The program is supported by INDECOPI, as part of the Commission to Combat Piracy and Customs Crimes (CLCDAP). It involves designating key speakers who participate in the educational talks. Therefore, as INDECOPI has seen a success of this program, it has decided that by 2015 it would continue to impart more talks to more than 30,000 students nationwide. In fulfilling this goal, it reports that “during the first half of this year has managed to train 14,162 students, accounting for 47.20% of projections.”

The program goes in line with several campaigns brought by the INDECOPI in regards to the protection of intellectual property in general. Indeed, there is no point to have legislations in place when the society is not aware of what actually is protected, what and why it is wrong. I remember several years ago, in the era of hiring DVDs [cannot remember if I actually watched it on cinemas], a very powerful advertising called “You wouldn't steal a car...You wouldn't steal a handbag... Piracy. It's a crime.” The advertising indeed was making the audience aware of not just the issue (downloading movies) but actually what the crime was and comparing it to more visual situations such as stealing a car or a bag. Particularly I believe that the culture of a country plays a crucial role.
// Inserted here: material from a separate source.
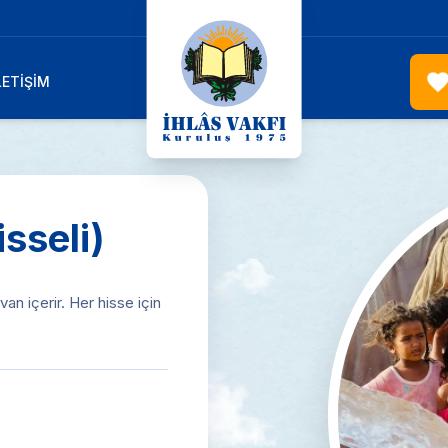
LETİŞİM
isseli)
an içerir. Her hisse için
In previous posts I have indicated my astonishment when wanting to purchase a CD in my country and could not do so. In 2013 while visiting family members in Venezuela I wanted to bring back some CDs with traditional music and the only music shop that I could find (in a very nice shopping mall) was someone with a table placed in a corridor selling well presented CDs with covers but were actually not original. Of course, the streets are full of the so-called ‘informal marketplace’, fitted tight with tents and tables selling textiles, pirated music and films, electronics and all the likes. How do you combat piracy, when it appears to be the ‘normal’ economy of a country? I strongly believe that a well-educated society (in all aspect of life) is fundamental. SO well done Peru! every little helps.